Mais cette dégressivité, elle devait être contrôlée, négociée avec le gouvernement, et étalée en fonction de nos vrais revenus. Or, nos revenus ont maintenant beaucoup baissé, et sont revenus à l'identique de l'avant-Covid, par contre les sanctions financières et les baisses de tarifs, elles, sont restées aussi importantes que dans l'après-Covid immédiat. Et c'est cette situation absurde à laquelle on ne peut plus faire face aujourd'hui.
Au-delà des laboratoires, ce sont donc aussi les patients qui seraient selon vous affectés par cette réduction des tarifs.
Jean-Michel Vialle : Absolument. La population qui est déjà assommée par l'inflation et le coût de la vie risque de se voir affectée par de nouvelles dépenses qui concernent la santé, qui est traditionnellement sanctuarisée en France, mais nous voyons ici que ce n'est plus du tout le cas.
La population qui est déjà assommée par l'inflation et le coût de la vie risque de se voir affectée par de nouvelles dépenses qui concernent la santé.
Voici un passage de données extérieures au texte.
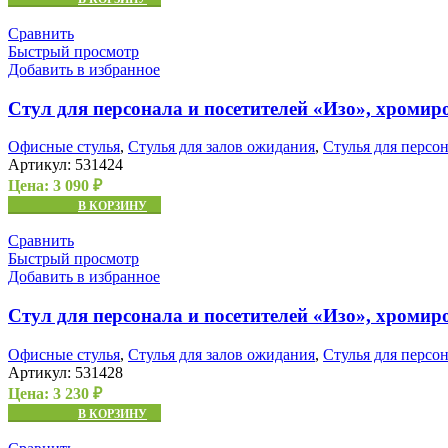
Сравнить
Быстрый просмотр
Добавить в избранное
Стул для персонала и посетителей «Изо», хроми
Офисные стулья
,
Стулья для залов ожидания
,
Стулья для персо
Артикул:
531424
Цена:
3 090
₽
В КОРЗИНУ
Сравнить
Быстрый просмотр
Добавить в избранное
Стул для персонала и посетителей «Изо», хроми
Офисные стулья
,
Стулья для залов ожидания
,
Стулья для персо
Артикул:
531428
Цена:
3 230
₽
В КОРЗИНУ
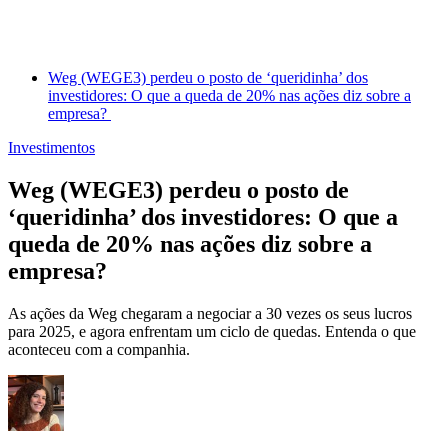
Weg (WEGE3) perdeu o posto de ‘queridinha’ dos
investidores: O que a queda de 20% nas ações diz sobre a
empresa?
Investimentos
Weg (WEGE3) perdeu o posto de
‘queridinha’ dos investidores: O que a
queda de 20% nas ações diz sobre a
empresa?
As ações da Weg chegaram a negociar a 30 vezes os seus lucros
para 2025, e agora enfrentam um ciclo de quedas. Entenda o que
aconteceu com a companhia.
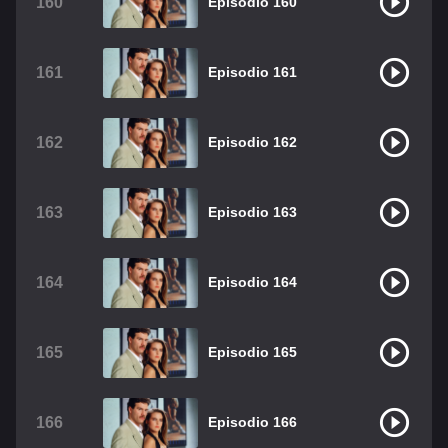
160
Episodio 160
161
Episodio 161
162
Episodio 162
163
Episodio 163
164
Episodio 164
165
Episodio 165
166
Episodio 166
À partir du moment où les autorités sanitaires n'assurent plus le remboursement des examens de santé - c’est ce qui risque d'arriver à partir du mois de décembre -, les laboratoires et d'autres professionnels vont bien être contraints de faire reposer le coût de ces examens sur le dos des patients, ou alors arrêter de les faire.
Certains laboratoires ont-ils déjà appliqué de pareilles mesures après les premières diminutions déjà enregistrées fin 2022 ?
Jean-Michel Vialle : Ce n'est pas encore le cas à ma connaissance aujourd'hui. Jusqu'à présent, les laboratoires se sont serré la ceinture, ont fait face à la diminution de notre cotation en faisant des économies où on pouvait les faire, en essayant de se rationaliser, de répartir les examens, partager les charges... Tout ceci afin de ne pas agir au détriment des patients.
Certains laboratoires ont bien déjà réduit leurs horaires ou fermé des sites, mais ça reste pour l'instant limité. Il est fort à parier que cela deviendra massif dans les mois à venir s'il n'y a pas de changement de cap de la part du gouvernement.
Qu'en est-il du personnel des laboratoires ? Peut-on craindre des licenciements ?
Jean-Michel Vialle : Tout à fait, c'est ce que nous redoutons. On sait que si cette tendance continue, on va être amenés à faire du chômage partiel, puis des fermetures de sites, puis des licenciements, qui vont concerner la totalité de nos personnels. En Corse, on parle de 450 personnes.
On sait que si cette tendance continue, on va être amenés à faire du chômage partiel, puis des fermetures de sites, puis des licenciements.
Nous souhaitons absolument ne pas en arriver là, aussi bien pour nos patients que pour nos personnels.